WHAT IS BEING ASKED >> Please edit the material below by replacing "Weeronline" with "Weerplatform" and changing nothing else. Leave the pictures out of your answer.

INPUT RECORDS >>

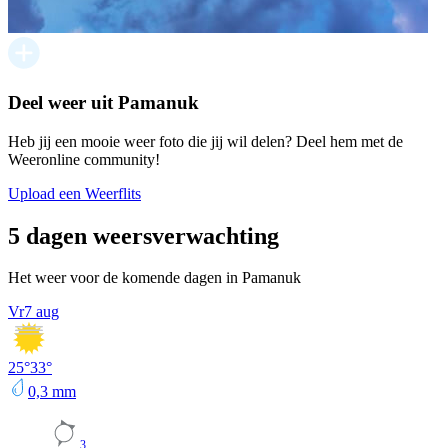
Deel weer uit Pamanuk
Heb jij een mooie weer foto die jij wil delen? Deel hem met de
Weeronline community!
Upload een Weerflits
5 dagen weersverwachting
Het weer voor de komende dagen in Pamanuk
Vr
7 aug
25
°
33
°
0,3
mm
3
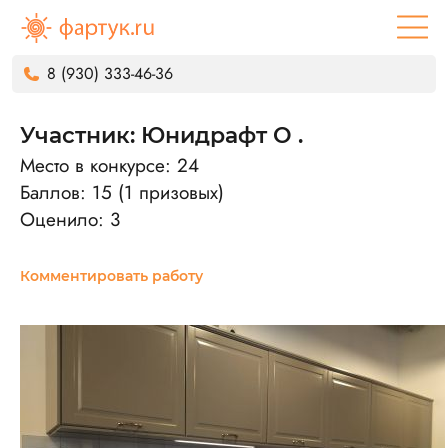
8 (930) 333-46-36
Участник: Юнидрафт О .
Место в конкурсе: 24
Баллов: 15 (1 призовых)
Оценило: 3
Комментировать работу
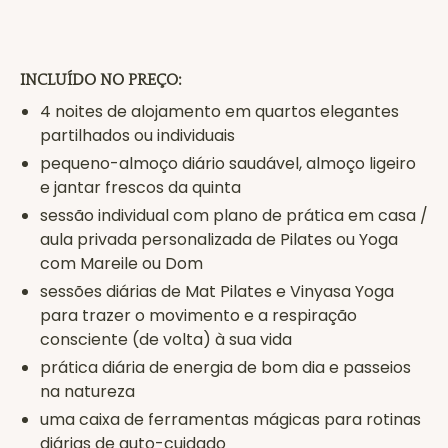
INCLUÍDO NO PREÇO:
4 noites de alojamento em quartos elegantes
partilhados ou individuais
pequeno-almoço diário saudável, almoço ligeiro
e jantar frescos da quinta
sessão individual com plano de prática em casa /
aula privada personalizada de Pilates ou Yoga
com Mareile ou Dom
sessões diárias de Mat Pilates e Vinyasa Yoga
para trazer o movimento e a respiração
consciente (de volta) à sua vida
prática diária de energia de bom dia e passeios
na natureza
uma caixa de ferramentas mágicas para rotinas
diárias de auto-cuidado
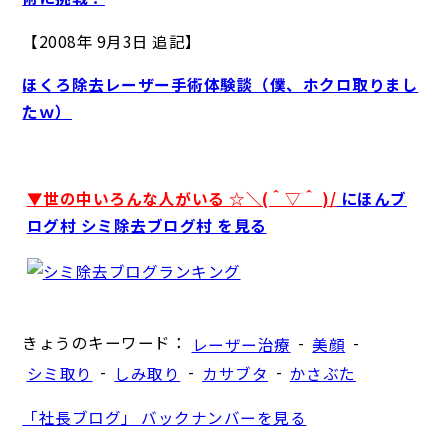
【2008年 9月3日 追記】
ほくろ除去レーザー手術体験談（僕、ホクロ取りまし
たｗ）
▼世の中いろんな人がいる ☆＼(＾▽＾ )/
にほんブ
ログ村 シミ除去ブログ村 を見る
きょうのキーワード：
-
-
レーザー治療
美顔
-
-
-
シミ取り
しみ取り
カサブタ
かさぶた
「社長ブログ」 バックナンバーを見る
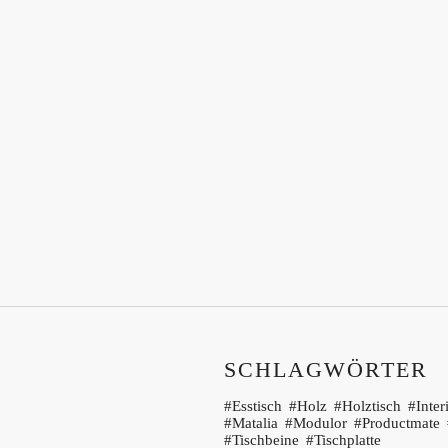
SCHLAGWÖRTER
Esstisch
Holz
Holztisch
Inter
Matalia
Modulor
Productmate
Tischbeine
Tischplatte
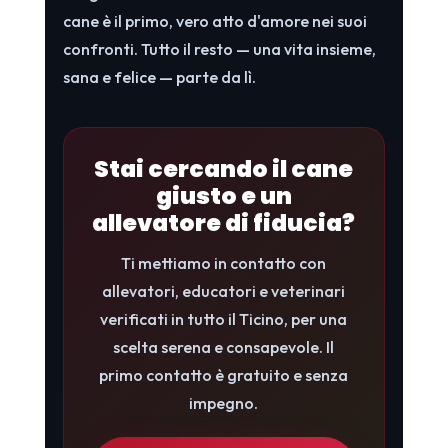
cane è il primo, vero atto d'amore nei suoi
confronti. Tutto il resto — una vita insieme,
sana e felice — parte da lì.
Stai cercando il cane
giusto e un
allevatore di fiducia?
Ti mettiamo in contatto con
allevatori, educatori e veterinari
verificati in tutto il Ticino, per una
scelta serena e consapevole. Il
primo contatto è gratuito e senza
impegno.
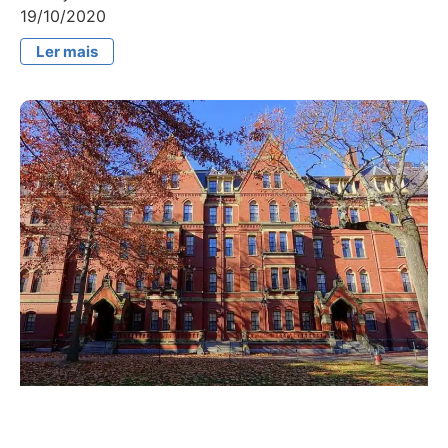
19/10/2020
Ler mais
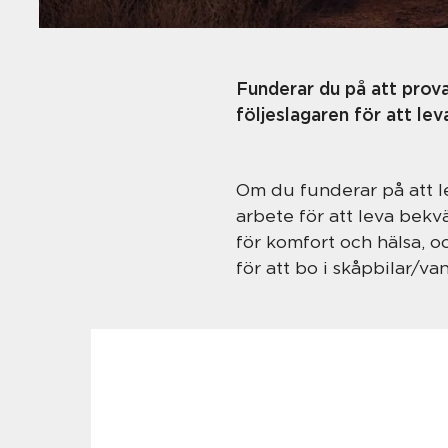
Funderar du på att prova
följeslagaren för att lev
Om du funderar på att le
arbete för att leva bek
för komfort och hälsa, o
för att bo i skåpbilar/van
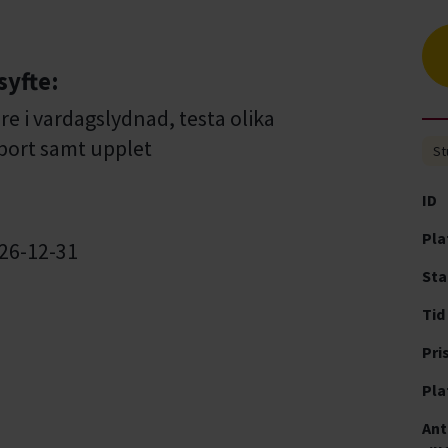
syfte:
re i vardagslydnad, testa olika
port samt upplet
St
ID
Pla
026-12-31
Sta
Tid
Pri
Pla
Ant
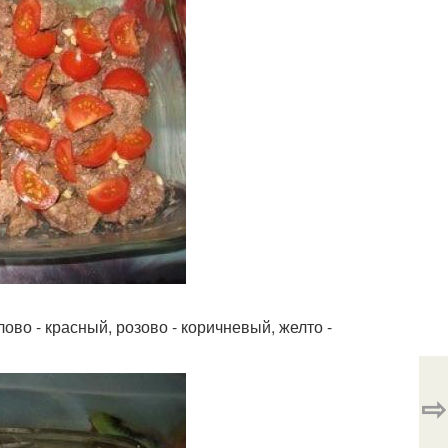
во - красный, розово - коричневый, желто -
⇨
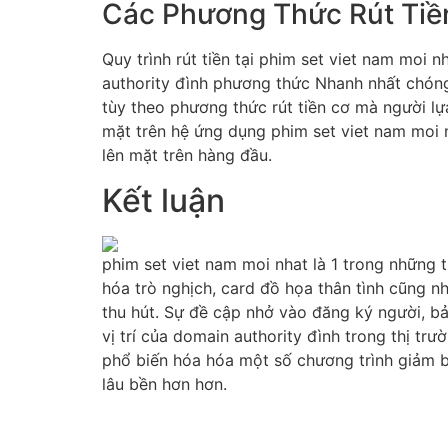
Các Phương Thức Rút Tiề
Quy trình rút tiền tại phim set viet nam moi
authority đình phương thức Nhanh nhất chóng c
tùy theo phương thức rút tiền cơ mà người lựa
mặt trên hệ ứng dụng phim set viet nam moi 
lên mặt trên hàng đầu.
Kết luận
phim set viet nam moi nhat là 1 trong những t
hóa trò nghịch, card đồ họa thân tình cũng n
thu hút. Sự đề cập nhở vào đăng ký người, b
vị trí của domain authority đình trong thị trườ
phổ biến hóa hóa một số chương trình giảm bả
lâu bền hơn hơn.
Sitemap:
https://cirurgiadepalpebra.com.br/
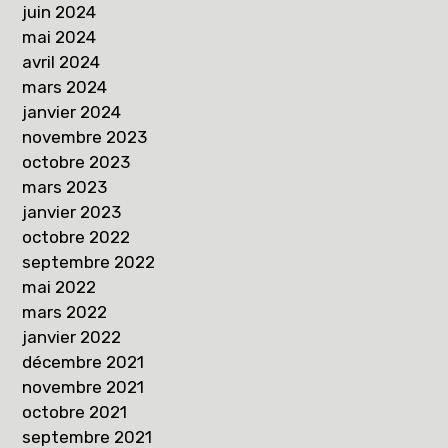
juin 2024
mai 2024
avril 2024
mars 2024
janvier 2024
novembre 2023
octobre 2023
mars 2023
janvier 2023
octobre 2022
septembre 2022
mai 2022
mars 2022
janvier 2022
décembre 2021
novembre 2021
octobre 2021
septembre 2021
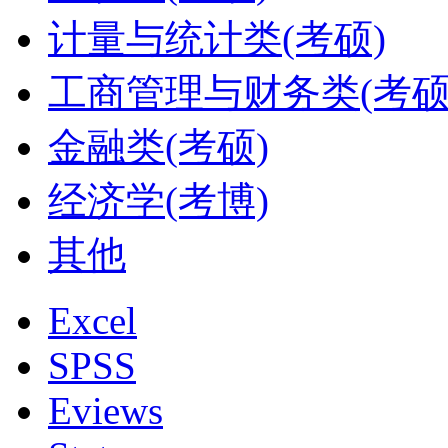
计量与统计类(考硕)
工商管理与财务类(考硕
金融类(考硕)
经济学(考博)
其他
Excel
SPSS
Eviews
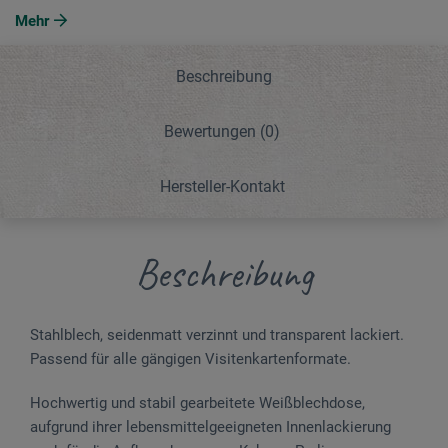
Mehr
Beschreibung
Bewertungen
(0)
Hersteller-Kontakt
Beschreibung
Stahlblech, seidenmatt verzinnt und transparent lackiert.
Passend für alle gängigen Visitenkartenformate.
Hochwertig und stabil gearbeitete Weißblechdose,
aufgrund ihrer lebensmittelgeeigneten Innenlackierung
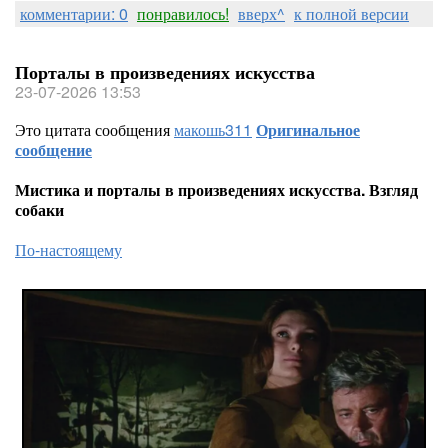
комментарии: 0
понравилось!
вверх^
к полной версии
Порталы в произведениях искусства
23-07-2026 13:53
Это цитата сообщения
макошь311
Оригинальное
сообщение
Мистика и порталы в произведениях искусства. Взгляд
собаки
По-настоящему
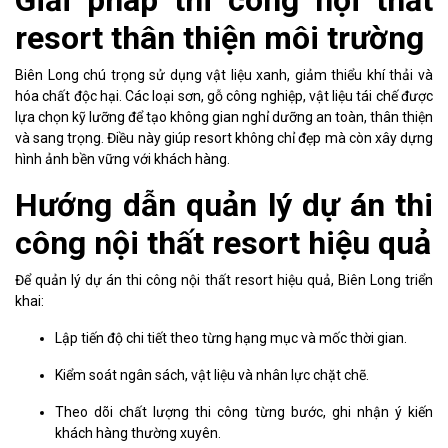
Giải pháp thi công nội thất
resort thân thiện môi trường
Biên Long chú trọng sử dụng vật liệu xanh, giảm thiểu khí thải và
hóa chất độc hại. Các loại sơn, gỗ công nghiệp, vật liệu tái chế được
lựa chọn kỹ lưỡng để tạo không gian nghỉ dưỡng an toàn, thân thiện
và sang trọng. Điều này giúp resort không chỉ đẹp mà còn xây dựng
hình ảnh bền vững với khách hàng.
Hướng dẫn quản lý dự án thi
công nội thất resort hiệu quả
Để quản lý dự án thi công nội thất resort hiệu quả, Biên Long triển
khai:
Lập tiến độ chi tiết theo từng hạng mục và mốc thời gian.
Kiểm soát ngân sách, vật liệu và nhân lực chặt chẽ.
Theo dõi chất lượng thi công từng bước, ghi nhận ý kiến
khách hàng thường xuyên.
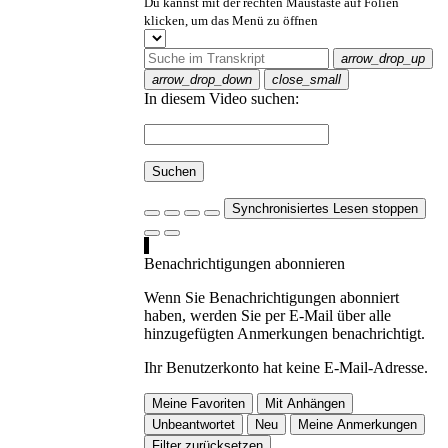
Du kannst mit der rechten Maustaste auf Folien
klicken, um das Menü zu öffnen
arrow_drop_up
arrow_drop_down
close_small
In diesem Video suchen:
Suchen
Synchronisiertes Lesen stoppen
Benachrichtigungen abonnieren
Wenn Sie Benachrichtigungen abonniert
haben, werden Sie per E-Mail über alle
hinzugefügten Anmerkungen benachrichtigt.
Ihr Benutzerkonto hat keine E-Mail-Adresse.
Meine Favoriten
Mit Anhängen
Unbeantwortet
Neu
Meine Anmerkungen
Filter zurücksetzen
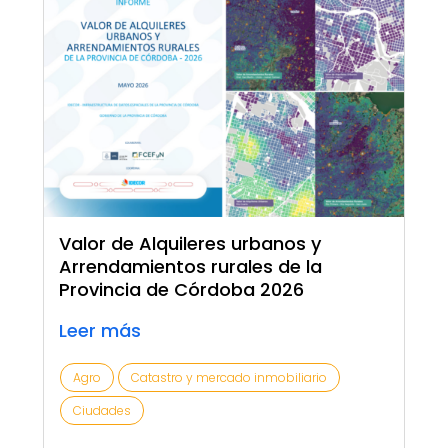
Valor de Alquileres urbanos y
Arrendamientos rurales de la
Provincia de Córdoba 2026
Leer más
Agro
Catastro y mercado inmobiliario
Ciudades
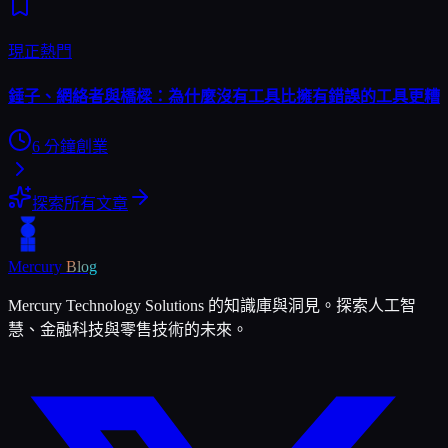
現正熱門
錘子、網絡者與橋樑：為什麼沒有工具比擁有錯誤的工具更糟
6
分鐘
創業
探索所有文章
Mercury
Blog
Mercury Technology Solutions 的知識庫與洞見。探索人工智
慧、金融科技與零售技術的未來。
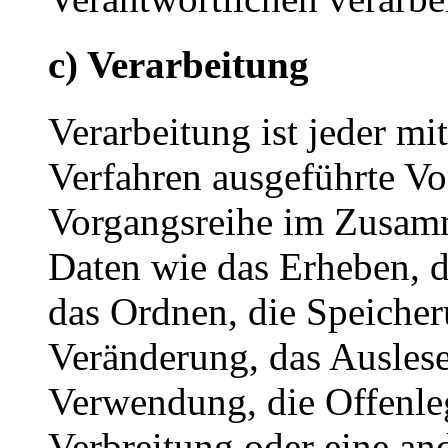
c) Verarbeitung
Verarbeitung ist jeder mi
Verfahren ausgeführte Vo
Vorgangsreihe im Zusam
Daten wie das Erheben, d
das Ordnen, die Speiche
Veränderung, das Auslese
Verwendung, die Offenle
Verbreitung oder eine an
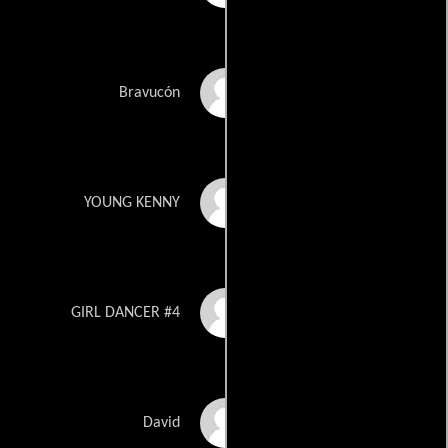
Jeffery Rowell
Bravucón
John Rowell
YOUNG KENNY
Sadee Rusell
GIRL DANCER #4
Lance Eric Russell
David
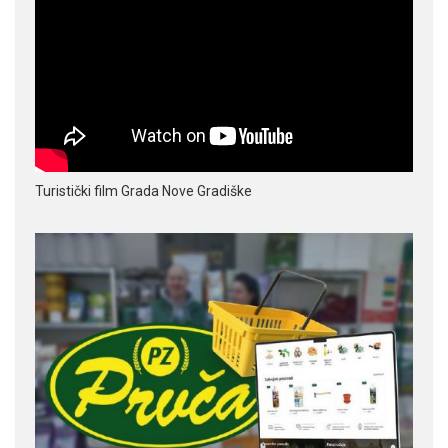
Turistički film Grada Nove Gradiške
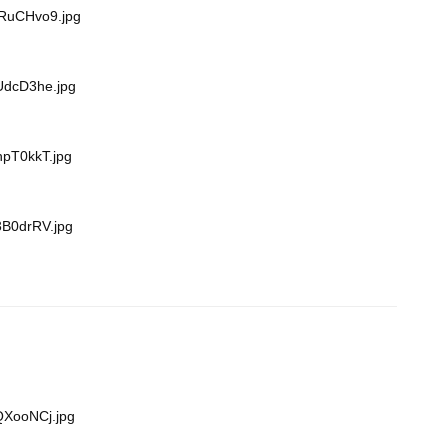
cRuCHvo9.jpg
UdcD3he.jpg
hpT0kkT.jpg
3B0drRV.jpg
QXooNCj.jpg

THE ANSWER >>
Deel weer uit Pamanuk
Heb jij een mooie weer foto die jij wil delen? Deel hem met de
Weerplatform community!
Upload een Weerflits
5 dagen weersverwachting
Het weer voor de komende dagen in Pamanuk
Vr
7 aug
25
°
33
°
0,3
mm
3
8 (930) 333-46-36
Участник: Юнидрафт О .
Место в конкурсе: 24
Баллов: 15 (1 призовых)
Оценило: 3
Комментировать работу
INCLUÍDO NO PREÇO:
4 noites de alojamento em quartos elegantes
partilhados ou individuais
pequeno-almoço diário saudável, almoço ligeiro
e jantar frescos da quinta
sessão individual com plano de prática em casa /
aula privada personalizada de Pilates ou Yoga
com Mareile ou Dom
sessões diárias de Mat Pilates e Vinyasa Yoga
para trazer o movimento e a respiração
consciente (de volta) à sua vida
prática diária de energia de bom dia e passeios
na natureza
uma caixa de ferramentas mágicas para rotinas
diárias de auto-cuidado
【2008年 9月3日 追記】
ほくろ除去レーザー手術体験談（僕、ホクロ取りまし
たｗ）
▼世の中いろんな人がいる ☆＼(＾▽＾ )/
にほんブ
ログ村 シミ除去ブログ村 を見る
きょうのキーワード：
-
-
レーザー治療
美顔
-
-
-
シミ取り
しみ取り
カサブタ
かさぶた
「社長ブログ」 バックナンバーを見る
SCHLAGWÖRTER
Esstisch
Holz
Holztisch
Inter
Matalia
Modulor
Productmate
Tischbeine
Tischplatte
cane è il primo, vero atto d'amore nei suoi
confronti. Tutto il resto — una vita insieme,
sana e felice — parte da lì.
Stai cercando il cane
giusto e un
allevatore di fiducia?
Ti mettiamo in contatto con
allevatori, educatori e veterinari
verificati in tutto il Ticino, per una
scelta serena e consapevole. Il
primo contatto è gratuito e senza
impegno.
19/10/2020
Ler mais
Funderar du på att prova
följeslagaren för att lev
Om du funderar på att le
arbete för att leva bek
för komfort och hälsa, o
för att bo i skåpbilar/van
syfte:
re i vardagslydnad, testa olika
port samt upplet
St
ID
Pla
026-12-31
Sta
Tid
Pri
Pla
Ant
во - красный, розово - коричневый, желто -
⇨
Các Phương Thức Rút Tiề
Quy trình rút tiền tại phim set viet nam moi
authority đình phương thức Nhanh nhất chóng c
tùy theo phương thức rút tiền cơ mà người lựa
mặt trên hệ ứng dụng phim set viet nam moi 
lên mặt trên hàng đầu.
Kết luận
phim set viet nam moi nhat là 1 trong những t
hóa trò nghịch, card đồ họa thân tình cũng n
thu hút. Sự đề cập nhở vào đăng ký người, b
vị trí của domain authority đình trong thị trườ
phổ biến hóa hóa một số chương trình giảm bả
lâu bền hơn hơn.
Sitemap:
https://cirurgiadepalpebra.com.br/
juin 2024
mai 2024
avril 2024
mars 2024
janvier 2024
novembre 2023
octobre 2023
mars 2023
janvier 2023
octobre 2022
septembre 2022
mai 2022
mars 2022
janvier 2022
décembre 2021
novembre 2021
octobre 2021
septembre 2021
计量与统计类(考硕)
工商管理与财务类(考硕
金融类(考硕)
经济学(考博)
其他
Excel
SPSS
Eviews
Mehr
Beschreibung
Bewertungen
(0)
Hersteller-Kontakt
Beschreibung
Stahlblech, seidenmatt verzinnt und transparent lackiert.
Passend für alle gängigen Visitenkartenformate.
Hochwertig und stabil gearbeitete Weißblechdose,
aufgrund ihrer lebensmittelgeeigneten Innenlackierung
комментарии: 0
понравилось!
вверх^
к полной версии
Порталы в произведениях искусства
23-07-2026 13:53
Это цитата сообщения
макошь311
Оригинальное
сообщение
Мистика и порталы в произведениях искусства. Взгляд
собаки
По-настоящему
Giải pháp thi công nội thất
resort thân thiện môi trường
Biên Long chú trọng sử dụng vật liệu xanh, giảm thiểu khí thải và
hóa chất độc hại. Các loại sơn, gỗ công nghiệp, vật liệu tái chế được
lựa chọn kỹ lưỡng để tạo không gian nghỉ dưỡng an toàn, thân thiện
và sang trọng. Điều này giúp resort không chỉ đẹp mà còn xây dựng
hình ảnh bền vững với khách hàng.
Hướng dẫn quản lý dự án thi
công nội thất resort hiệu quả
Để quản lý dự án thi công nội thất resort hiệu quả, Biên Long triển
khai:
Lập tiến độ chi tiết theo từng hạng mục và mốc thời gian.
Kiểm soát ngân sách, vật liệu và nhân lực chặt chẽ.
Theo dõi chất lượng thi công từng bước, ghi nhận ý kiến
khách hàng thường xuyên.
Du kannst mit der rechten Maustaste auf Folien
klicken, um das Menü zu öffnen
arrow_drop_up
arrow_drop_down
close_small
In diesem Video suchen:
Suchen
Synchronisiertes Lesen stoppen
Benachrichtigungen abonnieren
Wenn Sie Benachrichtigungen abonniert
haben, werden Sie per E-Mail über alle
hinzugefügten Anmerkungen benachrichtigt.
Ihr Benutzerkonto hat keine E-Mail-Adresse.
Meine Favoriten
Mit Anhängen
Unbeantwortet
Neu
Meine Anmerkungen
Filter zurücksetzen
Valor de Alquileres urbanos y
Arrendamientos rurales de la
Provincia de Córdoba 2026
Leer más
Agro
Catastro y mercado inmobiliario
Ciudades
現正熱門
錘子、網絡者與橋樑：為什麼沒有工具比擁有錯誤的工具更糟
6
分鐘
創業
探索所有文章
Mercury
Blog
Mercury Technology Solutions 的知識庫與洞見。探索人工智
慧、金融科技與零售技術的未來。
c) Verarbeitung
Verarbeitung ist jeder mi
Verfahren ausgeführte Vo
Vorgangsreihe im Zusam
Daten wie das Erheben, d
das Ordnen, die Speiche
Veränderung, das Auslese
Verwendung, die Offenle
Verbreitung oder eine an
Jeffery Rowell
Bravucón
John Rowell
YOUNG KENNY
Sadee Rusell
GIRL DANCER #4
Lance Eric Russell
David
Turistički film Grada Nove Gradiške
cRuCHvo9.jpg
UdcD3he.jpg
hpT0kkT.jpg
3B0drRV.jpg
QXooNCj.jpg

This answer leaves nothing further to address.